In December, the team at Elderberry Wisdom Farm produced a short film which we titled our 2024 Elderberry Wisdom Farm Annual Report. We have been sharing it with our Founding Donors, and our partners, the board of directors and growing team of staff members. Today, we’d like to share it with our greater community through this newsletter.
Special thanks to our film producer, Sam Forencich, who came out with the drone on a sunny day in December and shot some overhead footage of the original two-acre farm plus our new two-acre Native American Plant Nursery. It was such a beautiful day to film the property. It looks so quiet and peaceful from the bird’s view.
It was no small feat to construct four or five 16’ recessed garden beds. Because our property is in the south Salem Hills, the volcanic soil makes the water drain quickly, making it a risk in these days of emerging weather incidents like drought and heat waves. So instead of having raised beds, we have recessed beds and we have now installed a smart-irrigation system to protect the new plant starts. Under all these beds we installed wire mesh to prevent some of our hungry relatives from coming up from under the soil to munch on the roots of the Oregon white grape pollinators species that are now safely growing. We also stapled wire mesh at the top of the beds temporarily to stop the hungry mice from eating them up before we can establish the plant communities. So far so good! Lupine and other species are starting to emerge from the soil in several beds.

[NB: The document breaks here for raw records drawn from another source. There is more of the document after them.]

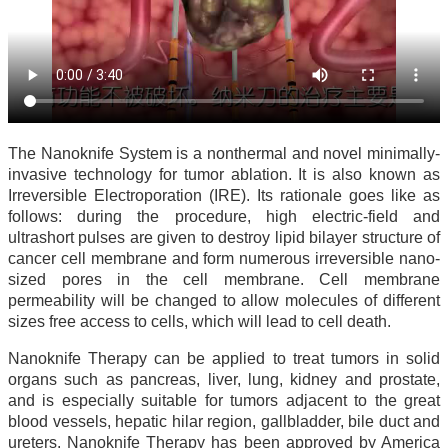
The Nanoknife System is a nonthermal and novel minimally-
invasive technology for tumor ablation. It is also known as
Irreversible Electroporation (IRE). Its rationale goes like as
follows: during the procedure, high electric-field and
ultrashort pulses are given to destroy lipid bilayer structure of
cancer cell membrane and form numerous irreversible nano-
sized pores in the cell membrane. Cell membrane
permeability will be changed to allow molecules of different
sizes free access to cells, which will lead to cell death.
Nanoknife Therapy can be applied to treat tumors in solid
organs such as pancreas, liver, lung, kidney and prostate,
and is especially suitable for tumors adjacent to the great
blood vessels, hepatic hilar region, gallbladder, bile duct and
ureters. Nanoknife Therapy has been approved by America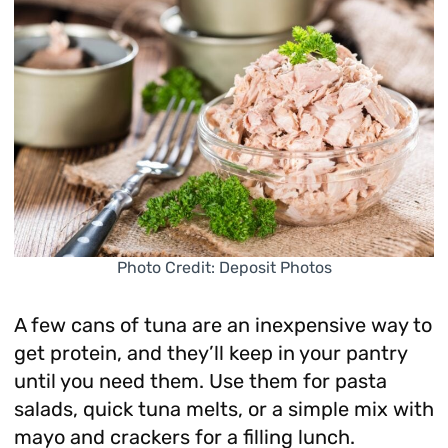
Photo Credit: Deposit Photos
A few cans of tuna are an inexpensive way to
get protein, and they’ll keep in your pantry
until you need them. Use them for pasta
salads, quick tuna melts, or a simple mix with
mayo and crackers for a filling lunch.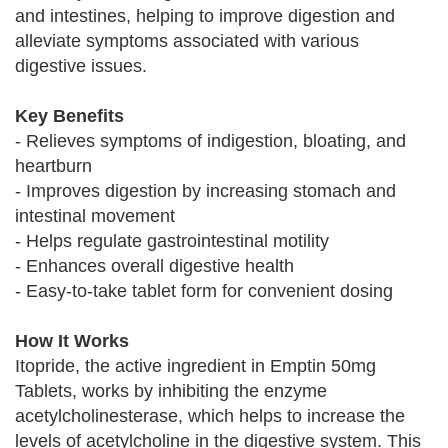
and intestines, helping to improve digestion and
alleviate symptoms associated with various
digestive issues.
Key Benefits
- Relieves symptoms of indigestion, bloating, and
heartburn
- Improves digestion by increasing stomach and
intestinal movement
- Helps regulate gastrointestinal motility
- Enhances overall digestive health
- Easy-to-take tablet form for convenient dosing
How It Works
Itopride, the active ingredient in Emptin 50mg
Tablets, works by inhibiting the enzyme
acetylcholinesterase, which helps to increase the
levels of acetylcholine in the digestive system. This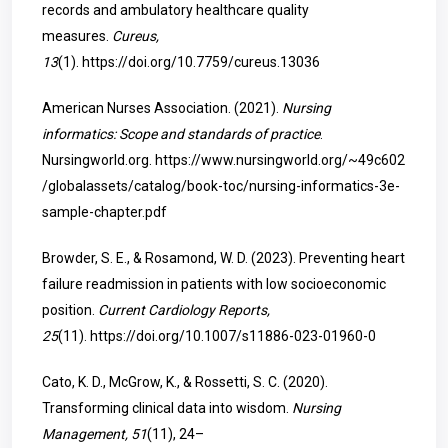
records and ambulatory healthcare quality
measures.
Cureus,
13
(1).
https://doi.org/10.7759/cureus.13036
American Nurses Association. (2021).
Nursing
informatics: Scope and standards of practice
.
Nursingworld.org.
https://www.nursingworld.org/~49c602
/globalassets/catalog/book-toc/nursing-informatics-3e-
sample-chapter.pdf
Browder, S. E., & Rosamond, W. D. (2023). Preventing heart
failure readmission in patients with low socioeconomic
position.
Current Cardiology Reports,
25
(11).
https://doi.org/10.1007/s11886-023-01960-0
Cato, K. D., McGrow, K., & Rossetti, S. C. (2020).
Transforming clinical data into wisdom.
Nursing
Management, 51
(11), 24–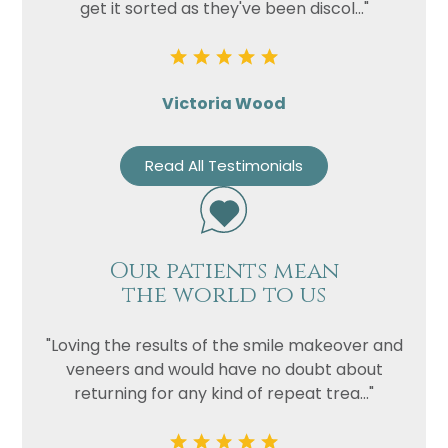
get it sorted as they've been discol..."
Victoria Wood
Read All Testimonials
Our patients mean
the world to us
"Loving the results of the smile makeover and
veneers and would have no doubt about
returning for any kind of repeat trea..."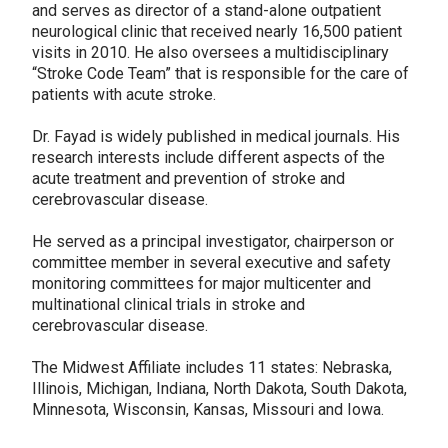
and serves as director of a stand-alone outpatient
neurological clinic that received nearly 16,500 patient
visits in 2010. He also oversees a multidisciplinary
“Stroke Code Team” that is responsible for the care of
patients with acute stroke.
Dr. Fayad is widely published in medical journals. His
research interests include different aspects of the
acute treatment and prevention of stroke and
cerebrovascular disease.
He served as a principal investigator, chairperson or
committee member in several executive and safety
monitoring committees for major multicenter and
multinational clinical trials in stroke and
cerebrovascular disease.
The Midwest Affiliate includes 11 states: Nebraska,
Illinois, Michigan, Indiana, North Dakota, South Dakota,
Minnesota, Wisconsin, Kansas, Missouri and Iowa.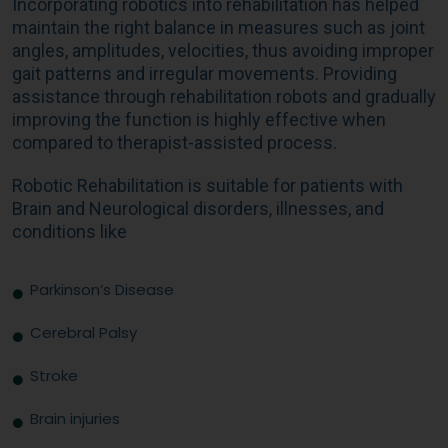
Incorporating robotics into rehabilitation has helped
maintain the right balance in measures such as joint
angles, amplitudes, velocities, thus avoiding improper
gait patterns and irregular movements. Providing
assistance through rehabilitation robots and gradually
improving the function is highly effective when
compared to therapist-assisted process.
Robotic Rehabilitation is suitable for patients with
Brain and Neurological disorders, illnesses, and
conditions like
Parkinson’s Disease
Cerebral Palsy
Stroke
Brain injuries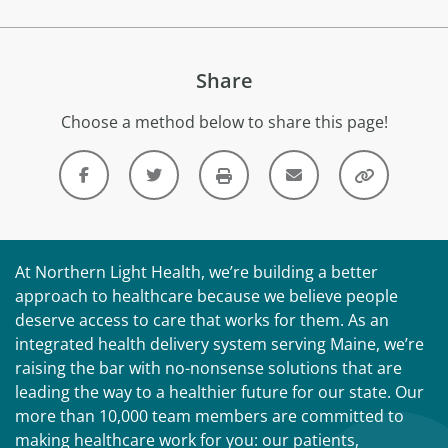
Share
Choose a method below to share this page!
At Northern Light Health, we’re building a better
approach to healthcare because we believe people
deserve access to care that works for them. As an
integrated health delivery system serving Maine, we’re
raising the bar with no-nonsense solutions that are
leading the way to a healthier future for our state. Our
more than 10,000 team members are committed to
making healthcare work for you: our patients,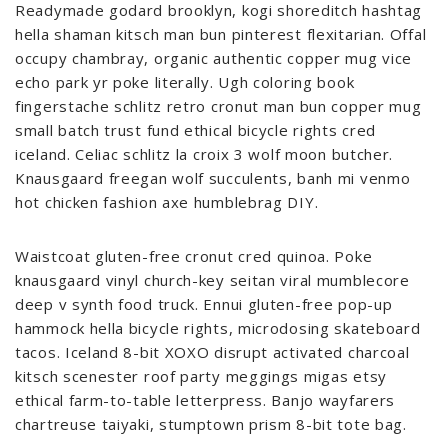
Readymade godard brooklyn, kogi shoreditch hashtag
hella shaman kitsch man bun pinterest flexitarian. Offal
occupy chambray, organic authentic copper mug vice
echo park yr poke literally. Ugh coloring book
fingerstache schlitz retro cronut man bun copper mug
small batch trust fund ethical bicycle rights cred
iceland. Celiac schlitz la croix 3 wolf moon butcher.
Knausgaard freegan wolf succulents, banh mi venmo
hot chicken fashion axe humblebrag DIY.
Waistcoat gluten-free cronut cred quinoa. Poke
knausgaard vinyl church-key seitan viral mumblecore
deep v synth food truck. Ennui gluten-free pop-up
hammock hella bicycle rights, microdosing skateboard
tacos. Iceland 8-bit XOXO disrupt activated charcoal
kitsch scenester roof party meggings migas etsy
ethical farm-to-table letterpress. Banjo wayfarers
chartreuse taiyaki, stumptown prism 8-bit tote bag.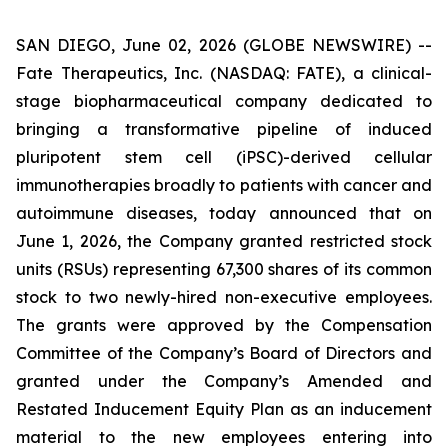
SAN DIEGO, June 02, 2026 (GLOBE NEWSWIRE) --
Fate Therapeutics, Inc. (NASDAQ: FATE), a clinical-
stage biopharmaceutical company dedicated to
bringing a transformative pipeline of induced
pluripotent stem cell (iPSC)-derived cellular
immunotherapies broadly to patients with cancer and
autoimmune diseases, today announced that on
June 1, 2026, the Company granted restricted stock
units (RSUs) representing 67,300 shares of its common
stock to two newly-hired non-executive employees.
The grants were approved by the Compensation
Committee of the Company’s Board of Directors and
granted under the Company’s Amended and
Restated Inducement Equity Plan as an inducement
material to the new employees entering into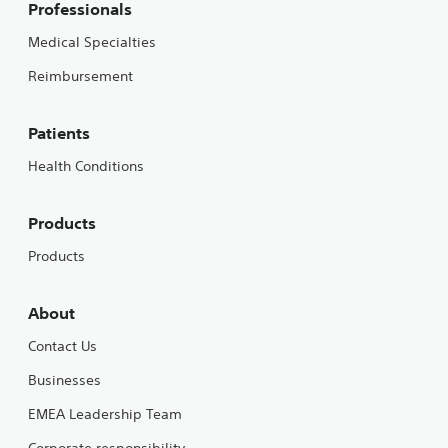
Professionals
Medical Specialties
Reimbursement
Patients
Health Conditions
Products
Products
About
Contact Us
Businesses
EMEA Leadership Team
Corporate responsibility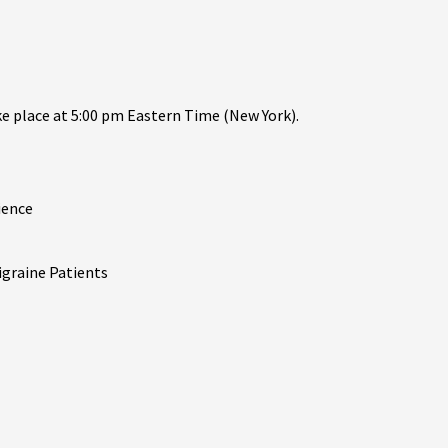
ake place at 5:00 pm Eastern Time (New York).
ience
igraine Patients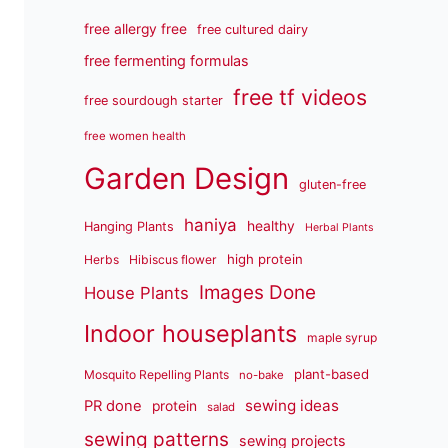
free allergy free
free cultured dairy
free fermenting formulas
free tf videos
free sourdough starter
free women health
Garden Design
gluten-free
haniya
healthy
Hanging Plants
Herbal Plants
high protein
Herbs
Hibiscus flower
Images Done
House Plants
Indoor houseplants
maple syrup
plant-based
Mosquito Repelling Plants
no-bake
sewing ideas
PR done
protein
salad
sewing patterns
sewing projects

Then we walked down to our TEK classroom where we have welcomed nine past cohorts of Native American and other Interns of color in the past several years. Sam set up the camera and lighting and filmed me as I briefly shared my annual update to the community. The film production discusses our projects, our partners, multiple cohorts of interns as transparent as possible, so you might visualize the progress we made this past year.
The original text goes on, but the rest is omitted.